I decided to take advantage of a lazy Sunday and head over to Barnes & Noble to do some reading/writing. I grab a nice iced almond latte to offset the Ohio humidity and settle in to do some hardcore case reading and reviewing for my writing sample needed for my grad school packets. I located a nice comfy reading chair; plenty of lighting; table nearby to put down my drink ... all seems well. I grab my hi-liters and start reading. It's gonna be a productive couple of hours ... or so it seemed.

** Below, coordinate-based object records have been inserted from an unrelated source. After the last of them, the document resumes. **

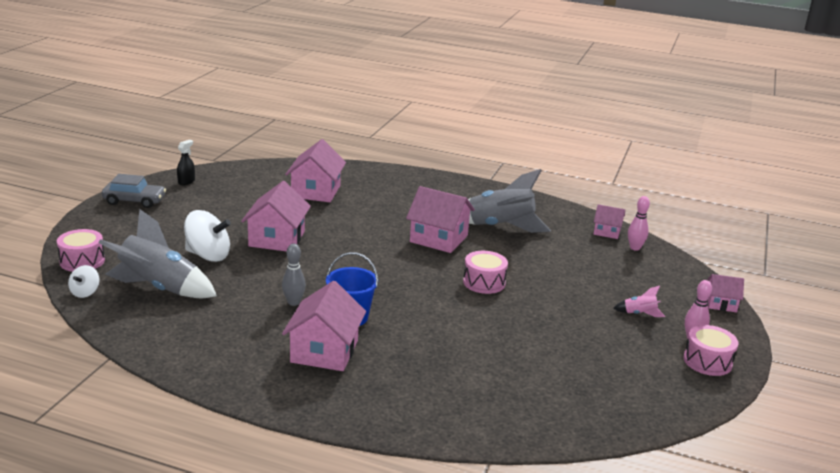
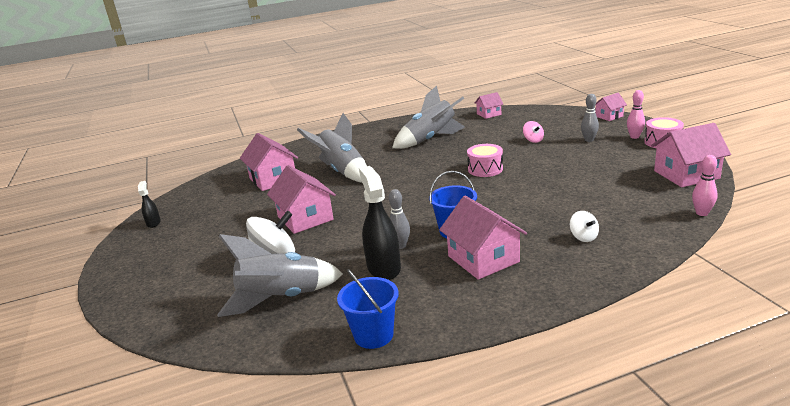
camera: 35 degrees left, 0 degrees up
pink drum [57,229,105,272] -> none
white spinning top [68,265,99,298] -> white spinning top moved to [569,211,599,242]
grey car [102,174,166,208] -> none
pink house [406,186,475,253] -> pink house moved to [651,123,731,187]
pink rocket [613,286,665,317] -> grey bowling pin [581,94,599,142]
pink bowling pin [628,196,650,251] -> pink bowling pin moved to [692,155,718,216]
none -> grey rocket [297,113,367,183]
none -> blue bucket [337,269,399,349]
none -> black spray bottle [359,166,401,280]
none -> pink spinning top [523,121,544,143]

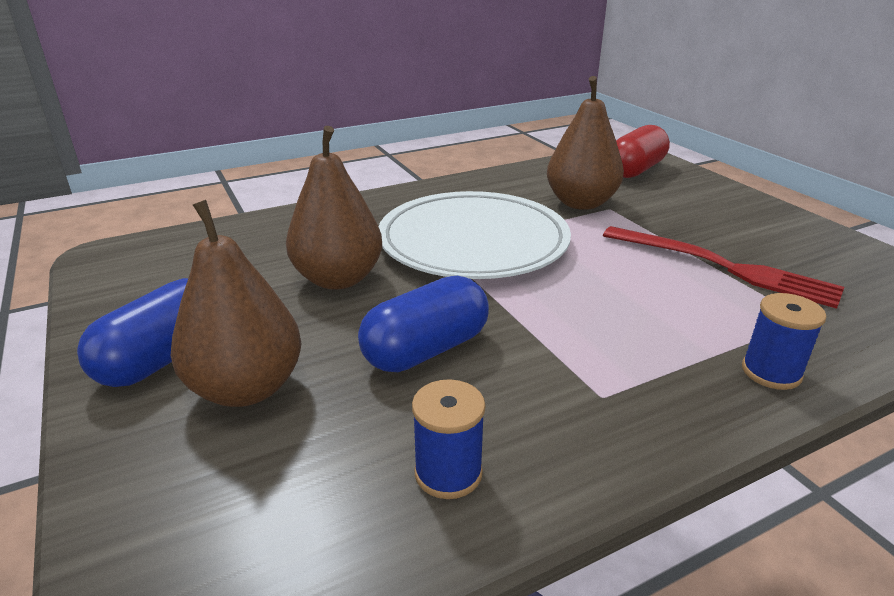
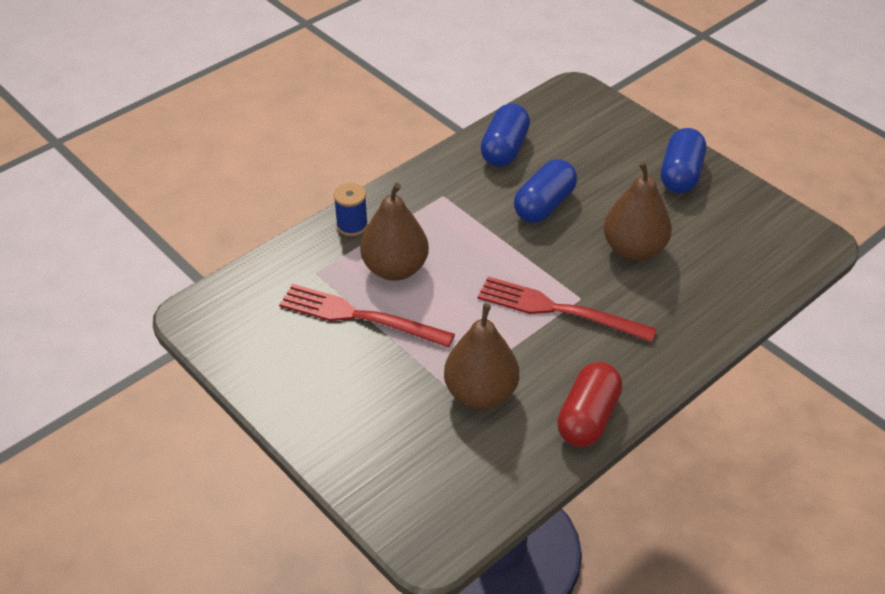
camera: 165 degrees right, 15 degrees up
brown pear [171,200,301,407] -> brown pear moved to [360,183,429,281]
white plate [379,191,571,279] -> red fork [478,276,657,342]
blue spool [412,379,486,499] -> blue capsule [480,103,530,167]
red capsule [616,125,670,178] -> red capsule moved to [557,362,622,447]

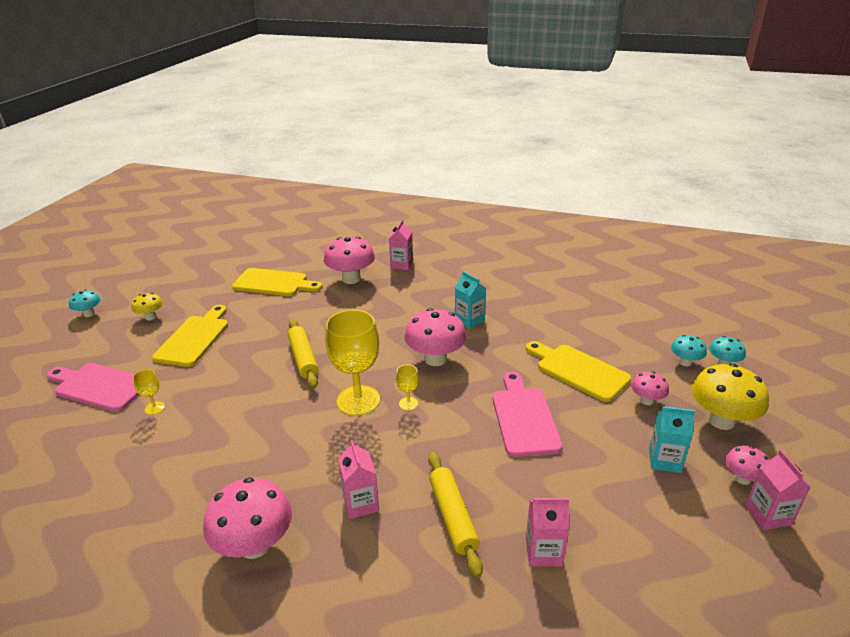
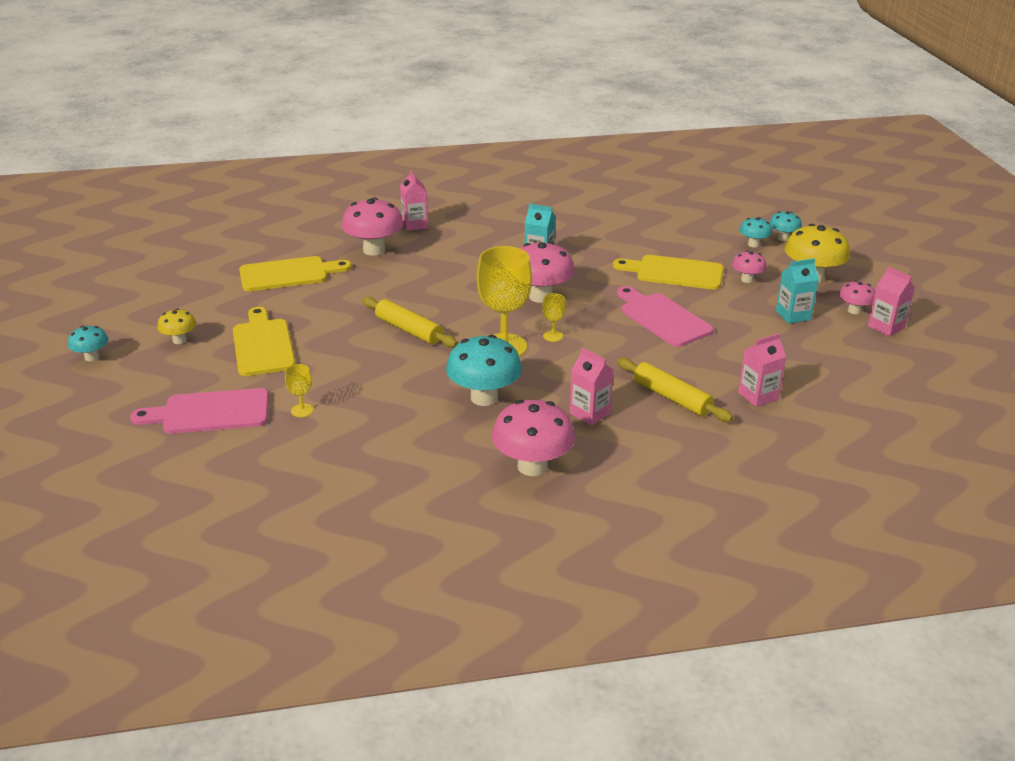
camera: 30 degrees left, 0 degrees up
none -> turquoise mushroom [446,335,522,406]

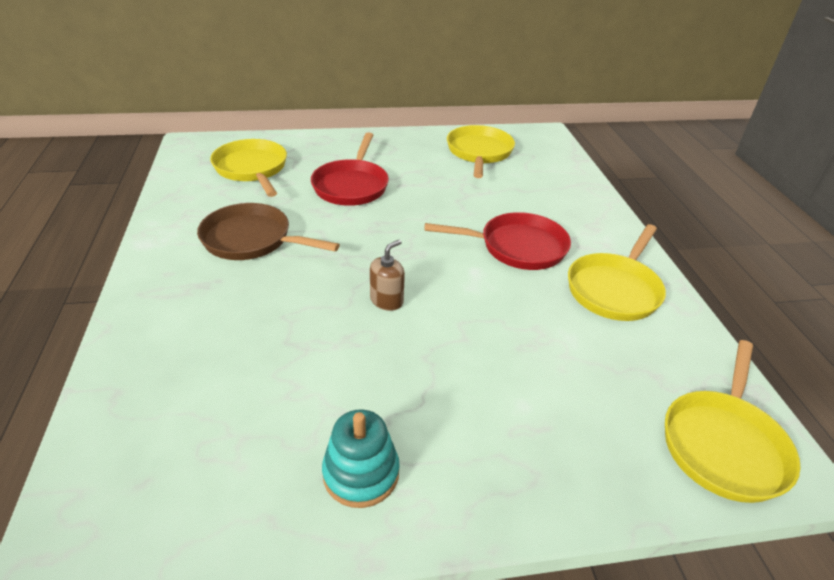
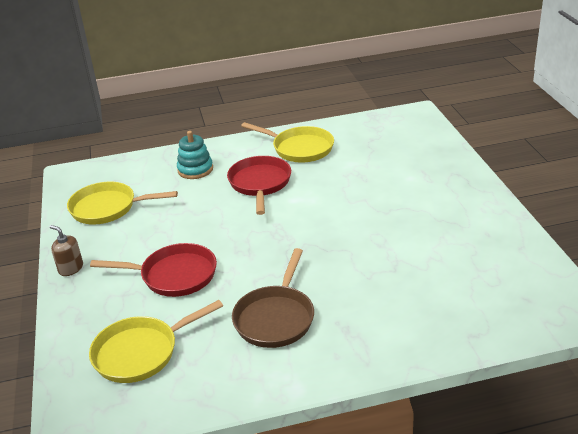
camera: 90 degrees left, 5 degrees down
turquoise stacking toy [322,409,400,508] -> turquoise stacking toy moved to [177,131,213,179]
brown soap dispenser [370,240,405,311] -> brown soap dispenser moved to [50,225,83,276]
yellow pan [665,340,801,503] -> none

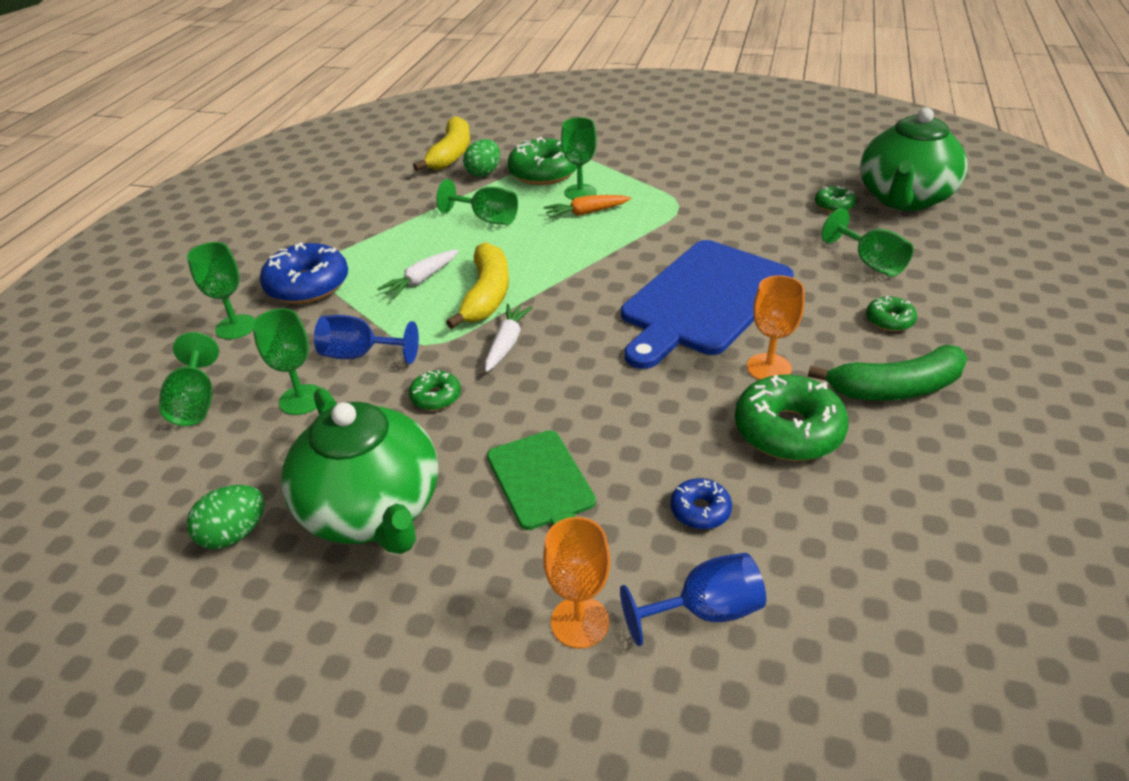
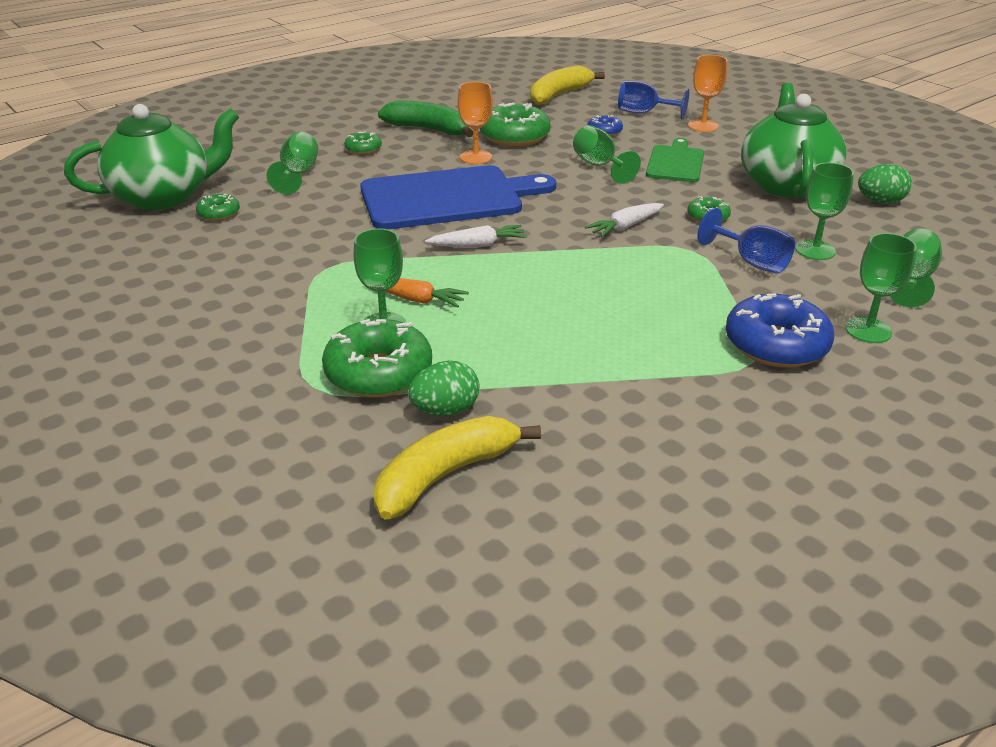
camera: 145 degrees left, 5 degrees down
white carrot [377,249,459,299] -> white carrot moved to [425,225,527,248]
green goblet [436,179,518,225] -> green goblet moved to [573,125,641,184]
yellow banana [446,242,509,329] -> yellow banana moved to [530,65,605,105]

Before I know it, a couple walks in with their kid who immediately starts crying. And not just crying ... this kid is screaming bloody murder. You'd think someone was guttin' this kid across from the self help section. Of course, yuppie mom and dad just tool along like nothing is wrong. They just push the festering ball of noise along in his Eddie Bauer stroller acting as if nothing is happening. Even worse, dad decides to distance himself a bit by walking a bit ahead of his wife and demon. Get a hint people; if your kid is acting in a bookstore where people read and usually need quiet, get the fuck out of there!!! Don't take the miniature fire truck siren to the movie theater to ensure that he ruins not only your fun, but mine as well!!!
All I wanted today was some peace and quiet so that I could read and revise my paper. All I can say is that if I ever have kids of my own and I start to act like those yuppie parents with a kid screaming like a banshee, please come up behind me with a brick and smack me.